Today, we see history repeating itself. If you manage a Large Cap Growth portfolio today, Apple is 7.00% of your benchmark and has a market cap of $750 billion. Clearly Apple is an amazing company and has been a fantastic stock. Everyone owns it because, by Wall Street’s measures, it is a risky stock not to own. However, how does it look on an absolute return out five years? I would argue that we have seen most of Apple’s best days. When I look to the future I see slowing growth as smartphone penetration looks to have peaked this year globally. Margins are at peak and competition will intensify. Never in the history of consumer electronics has a company been able to keep margins sustainably high for more than a few years. Granted Apple has lasted longer than most, but the mobile phone business is brutally competitive. To put Apple’s stock into perspective, the market cap is currently larger than the entire market cap of the Russian stock market. In the dot-com bubble we saw similar comparisons … and we all know how those returns looked five years out. 

In the vein oflooking forward, certain Russian stocks have presented a unique opportunity for the patient investor with the ability to withstand some short-term volatility. Russia is in the midst of a deep recession due to E.U. and U.S. sanctions. One stock that we have purchased in Russia is Yandex (YNDX), the Russian equivalent of Google with 60% market share and sizable growth prospects. Last year, the stock was trading at a high of $45, and we have been able to purchase it for $16. The company has a market cap of $5 billion and a normalized three- to five-year growth rate of 25%. Due to the recession, growth has slowed and valuation of the stock now trades at a significant discount to its long-term growth rate.

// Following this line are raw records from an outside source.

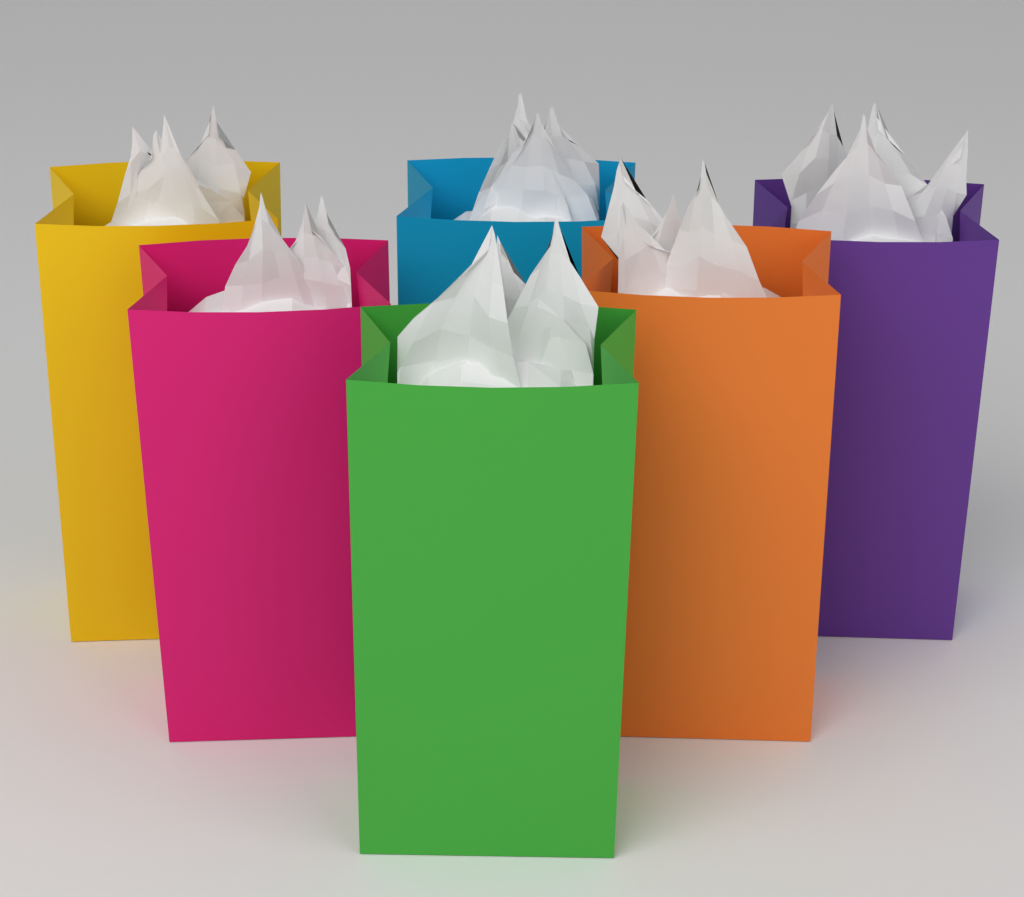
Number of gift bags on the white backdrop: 6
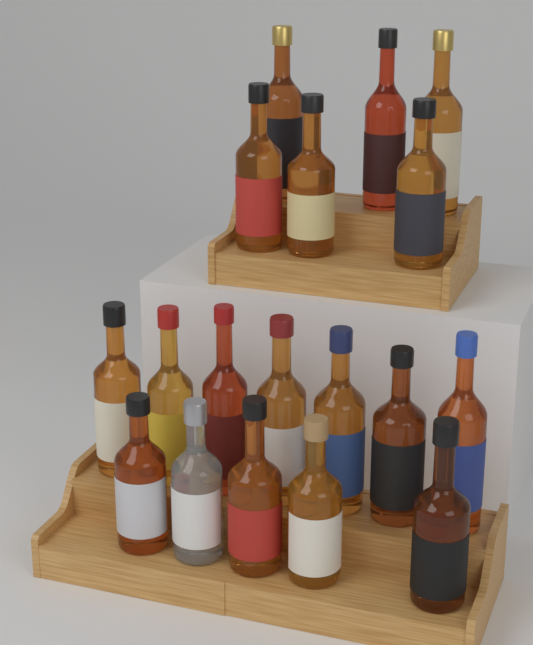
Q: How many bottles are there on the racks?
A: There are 18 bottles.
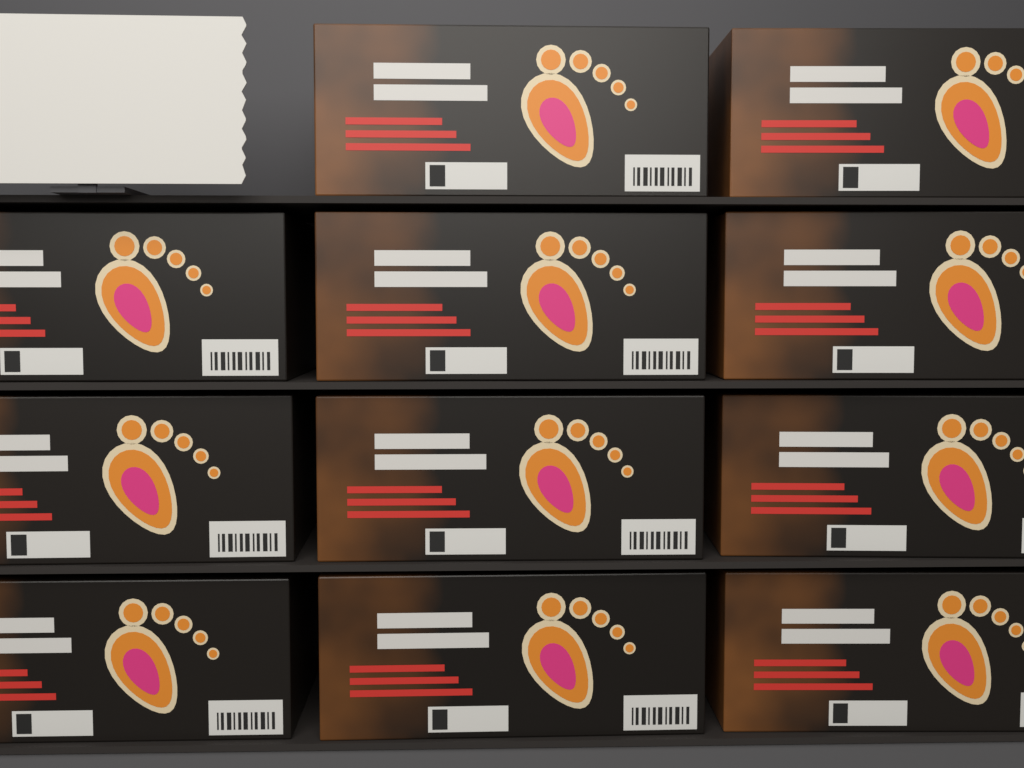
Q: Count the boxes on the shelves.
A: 11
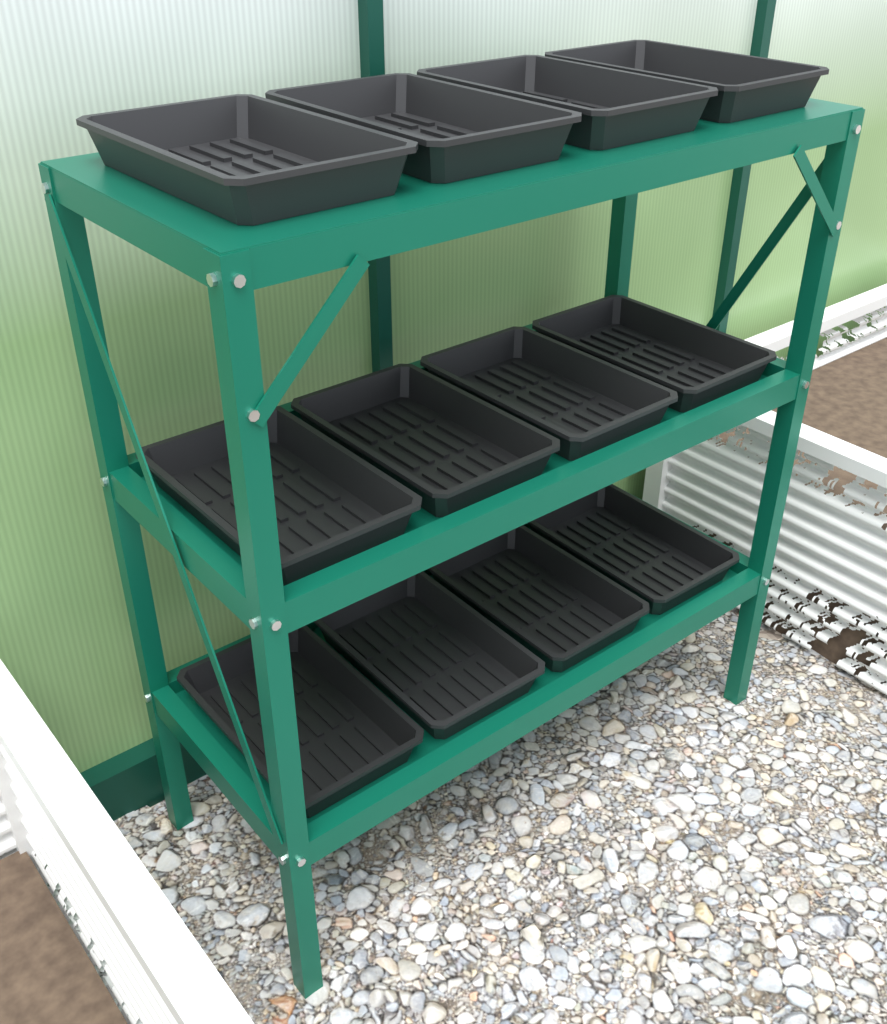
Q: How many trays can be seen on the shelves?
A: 12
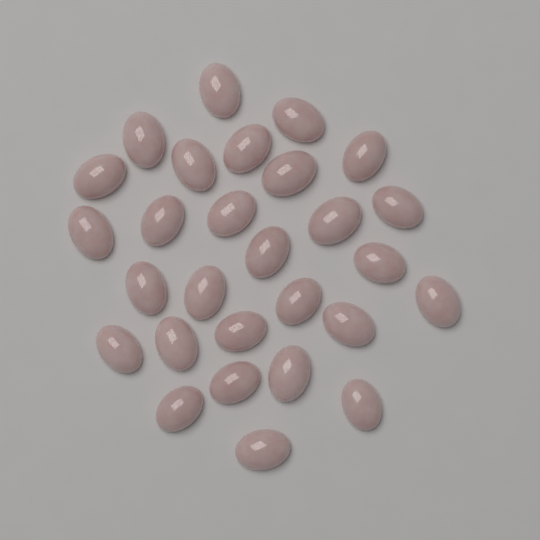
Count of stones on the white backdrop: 28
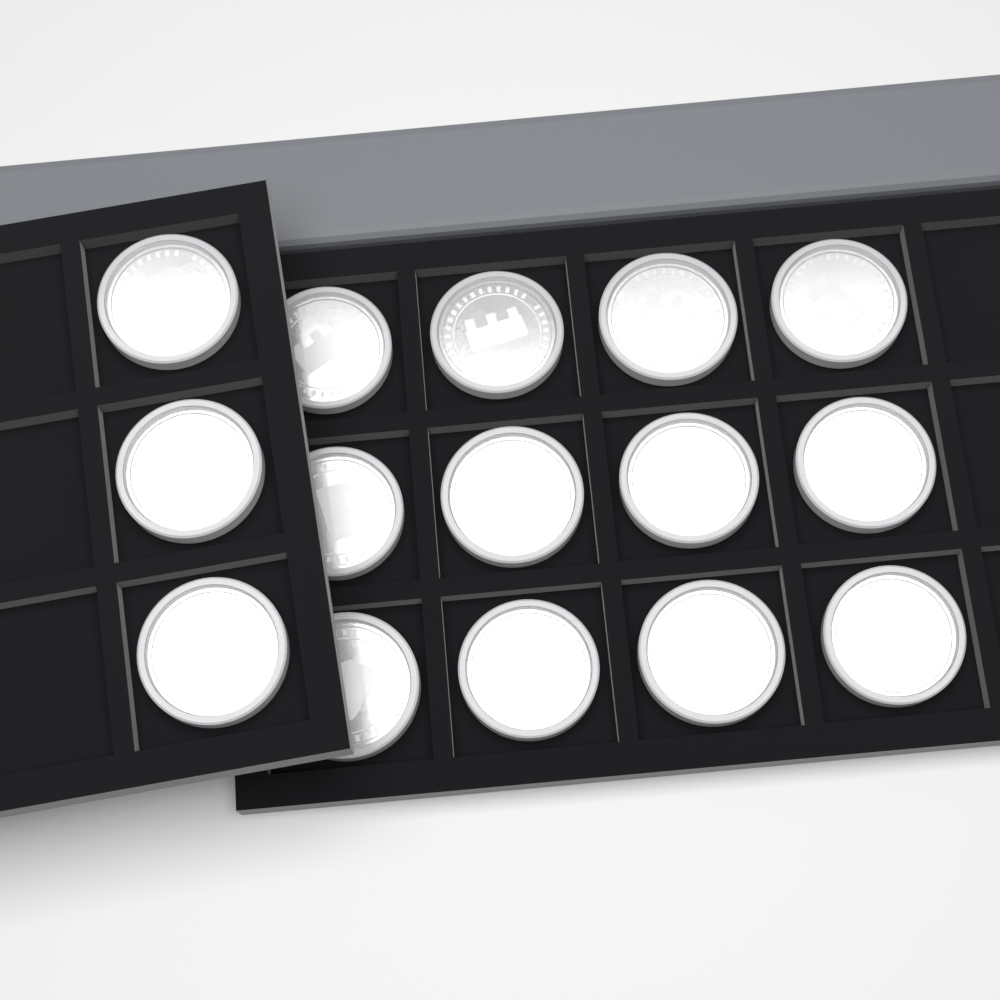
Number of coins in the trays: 15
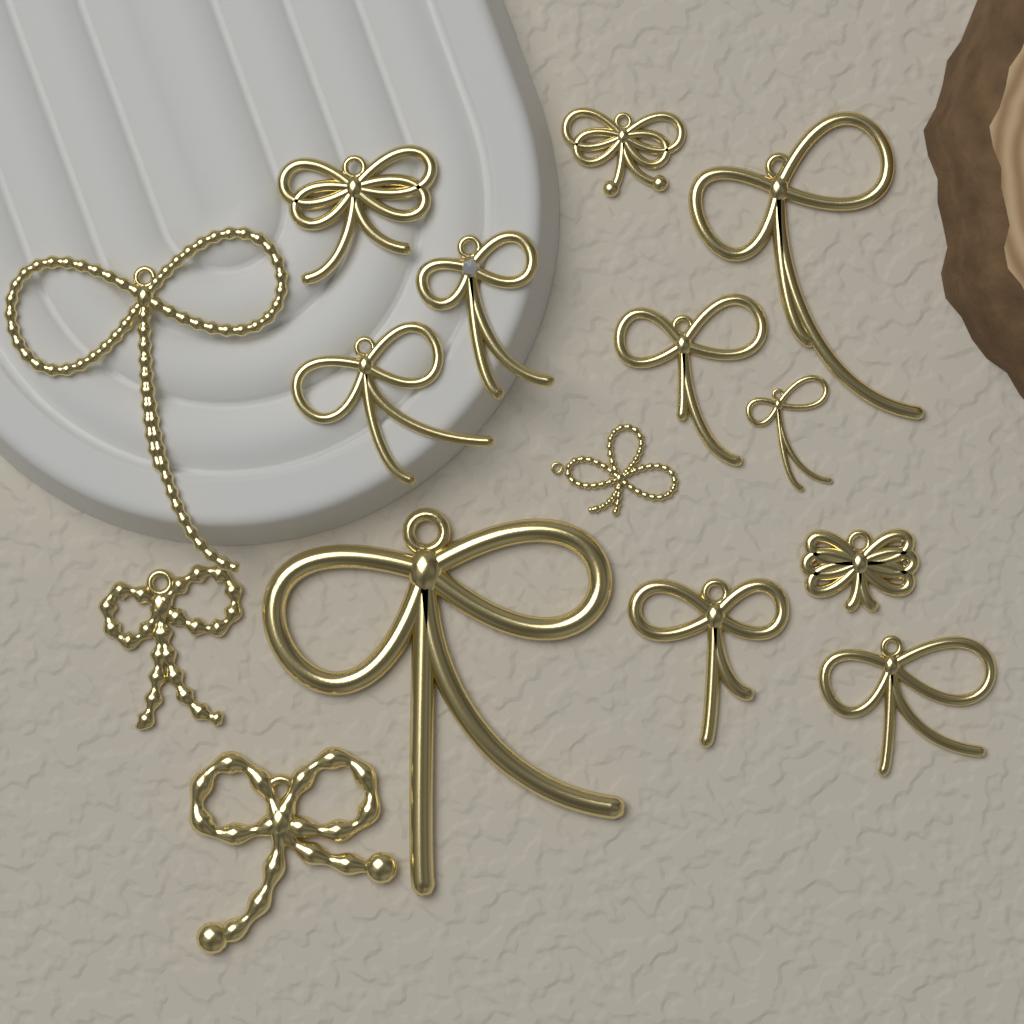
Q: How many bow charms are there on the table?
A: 15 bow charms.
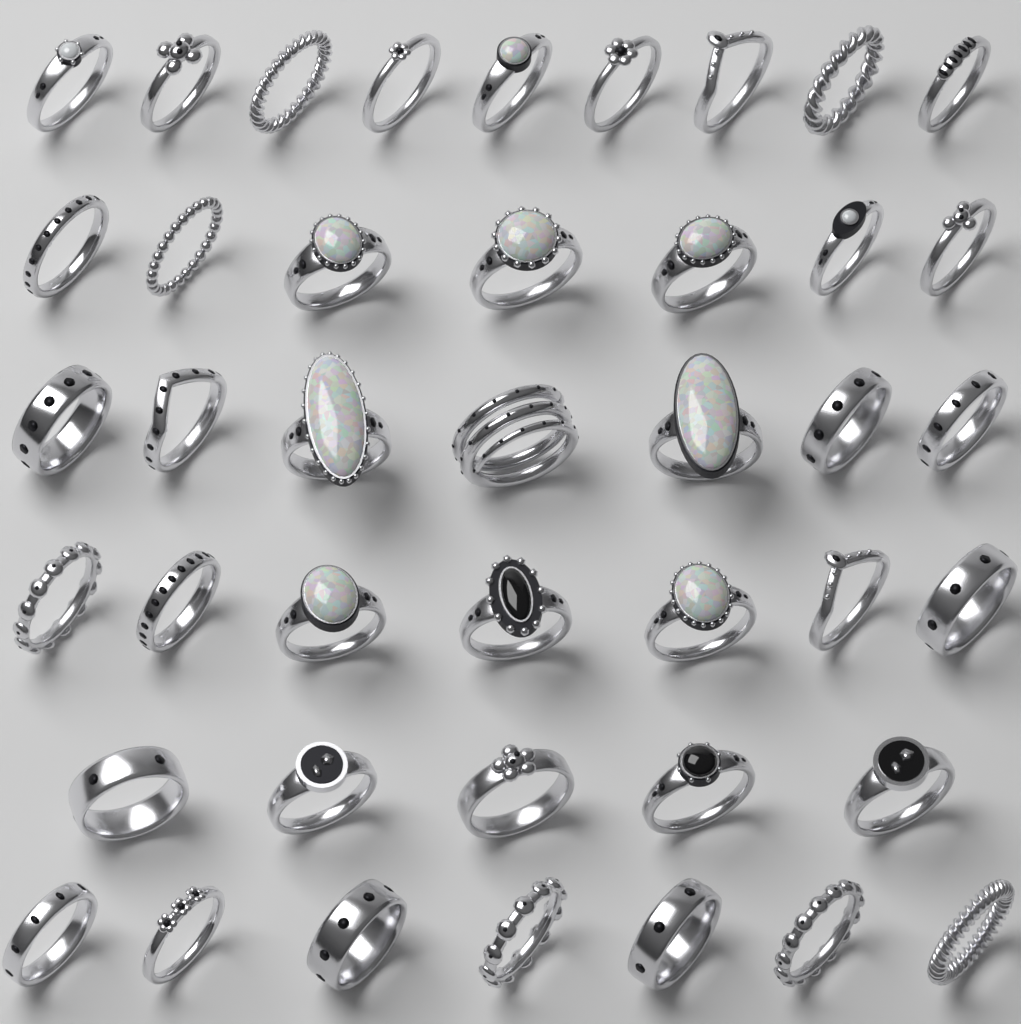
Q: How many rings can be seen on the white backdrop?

If I look out three years, this stock can definitely get back to $45 and likely exceed these levels as Internet penetration and e-commerce are much lower than in the developed world, giving a growth runway for years to come. The sanity check is simply this: does a $5 billion market cap seem excessive for a search engine with 160 million Russian-speaking people as a market? To me the answer is simply “no.” 

Currently Mr. Market loves Apple because it is too risky not to own even though the price is at a high and its prospects are as well. Mr. Market hates Russia and Yandex, and it’s too risky to own even though prices are much lower than a year ago. The way the sausage is made on Wall Street is definitely strange and sometimes insane. I like the way we do things at FIM Group and is one of the major reasons I joined the firm.